La Casa Blanca es un palacio desconcertante, con 132 habitaciones, 35 baños y 28 chimeneas. Comparada con la humilde vivienda donde Michelle y su familia residieron en convivencia con sus tíos y primos, representaba un salto no tanto deslumbrador, como traumático. Pero se acostumbraron al cambio. De entrada, la nueva ama de casa informó al personal doméstico que sus hijas se harían la cama todas las mañanas, y a ellas les advirtió que debían mantener la educación y la amabilidad que habían aprendido en el hogar y abstenerse de solicitar lo que no necesitaran o que pudieran conseguir por sus propios medios.

Mientras Obama acometía grandes programas nacionales y mundiales, la primera dama se las ingeniaba para desarrollar ideas de menor entidad, pero benéficas y trascendentes en los campos de la salud infantil, la educación, la actividad física y la alimentación saludable. Concientizó a la opinión pública sobre los peligros que entraña la obesidad infantil, tan marcada en el país. Y dejó su huella personal en el huerto orgánico de la Casa Blanca.

Este es su mensaje final: “Hay cosas que nos hacen poderosos: darnos a conocer, hacernos oír, ser dueños de nuestro relato personal y único, expresarnos con nuestra auténtica voz. Y hay algo que nos confiere dignidad: estar dispuestos a conocer y escuchar a los demás. Para mí, así es como forjamos nuestra historia”.

El Espectador, Bogotá, 2-II-2019.
Eje 21, Manizales, 2-II-2019.
La Crónica del Quindío, Armenia, 3-II-2019.

Comentarios 

Michelle Obama y toda su familia son personas que no se dejan influenciar por la fama y el poder. De sencillez admirable, que los hace ser muy especiales en cualquier parte, sobre todo en Estados Unidos, país donde todo gira alrededor de lo material y el consumo. Este escrito induce  a leer su historia y conocer al detalle cómo surgió en medio de la pobreza y cómo llegó a ser la primera dama del país más poderoso del mundo. Liliana Páez Silva, Bogotá.

Estoy precisamente comenzando a leerla (15 páginas llevo) y estoy sorprendido del estilo, la sencillez y la sinceridad como se expresa en algunas partes. Hay Michelle para rato. Jaime Lopera Gutiérrez, Armenia.

Todo un testimonio y ejemplo de vida para muchas generaciones. Jaime Vásquez Restrepo, Medellín.

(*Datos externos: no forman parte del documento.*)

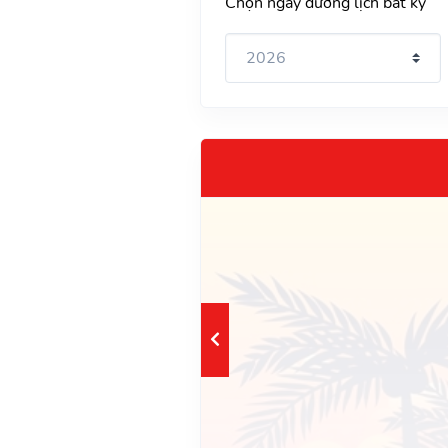
Chọn ngày dương lịch bất kỳ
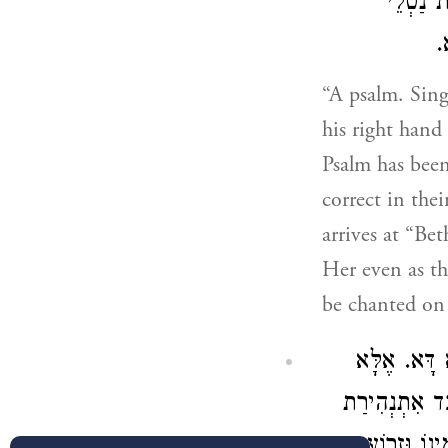
ת נַטְלֵי
.
“A psalm. Sing
his right hand
Psalm has bee
correct in the
arrives at “Be
Her even as th
be chanted on 
 דָּא. אֶלָּא
ַד אִתְנְהִירַת
וֹ וּזְרוֹעַ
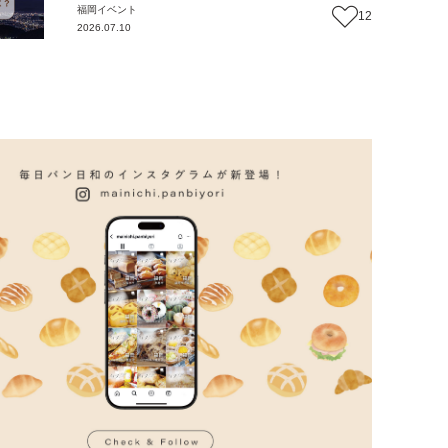
福岡
イベント
12
2026.07.10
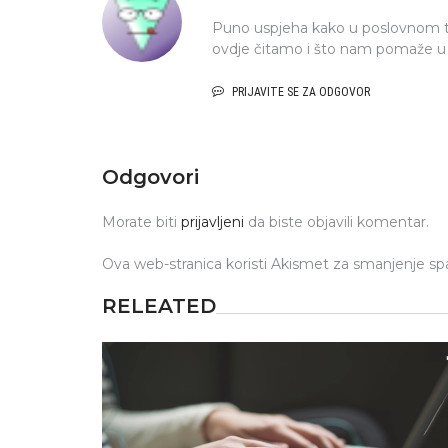
Puno uspjeha kako u poslovnom tak
ovdje čitamo i što nam pomaže u r
PRIJAVITE SE ZA ODGOVOR
Odgovori
Morate biti
prijavljeni
da biste objavili komentar.
Ova web-stranica koristi Akismet za smanjenje s
RELEATED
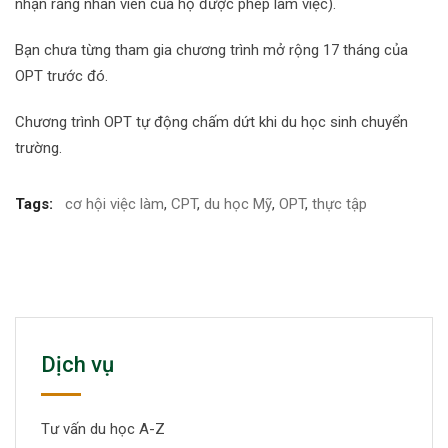
nhận rằng nhân viên của họ được phép làm việc).
Bạn chưa từng tham gia chương trình mở rộng 17 tháng của
OPT trước đó.
Chương trình OPT tự động chấm dứt khi du học sinh chuyển
trường.
Tags:
cơ hội việc làm
,
CPT
,
du học Mỹ
,
OPT
,
thực tập
Dịch vụ
Tư vấn du học A-Z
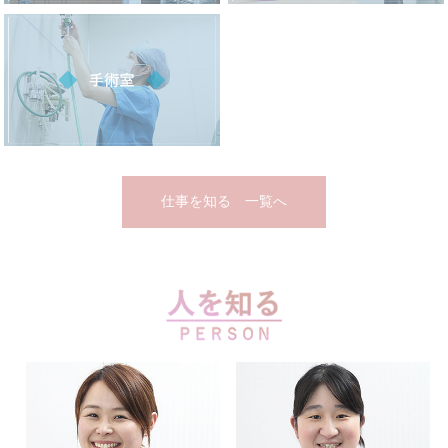
仕事を知る 一覧へ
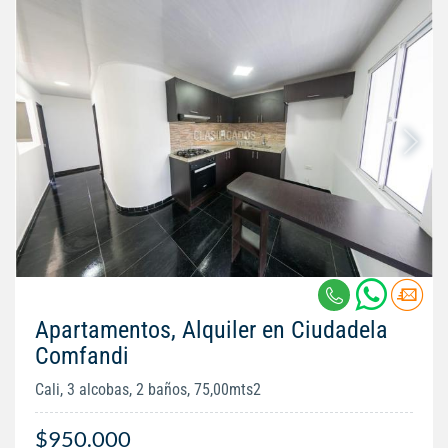
Apartamentos, Alquiler en Ciudadela
Comfandi
Cali, 3 alcobas, 2 baños, 75,00mts2
$950.000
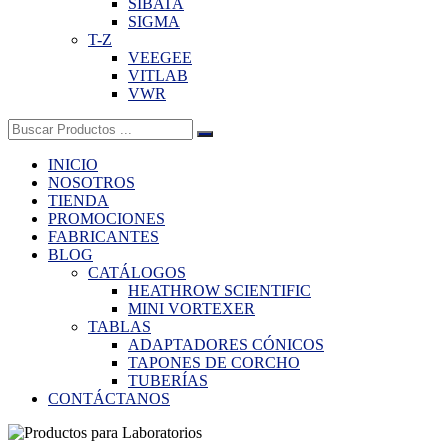
SIBATA
SIGMA
T-Z
VEEGEE
VITLAB
VWR
Buscar:
INICIO
NOSOTROS
TIENDA
PROMOCIONES
FABRICANTES
BLOG
CATÁLOGOS
HEATHROW SCIENTIFIC
MINI VORTEXER
TABLAS
ADAPTADORES CÓNICOS
TAPONES DE CORCHO
TUBERÍAS
CONTÁCTANOS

Se trata de una pareja bonita, por decirlo de alguna manera, que se hizo querer a nivel mundial y que da a conocer sus historias con la sencillez, calidad y cualidad de personajes ni más ni menos que presidente y primera dama  de los Estados Unidos. Su carisma, inteligencia y origen son sellos de garantía. Inés Blanco, Bogotá.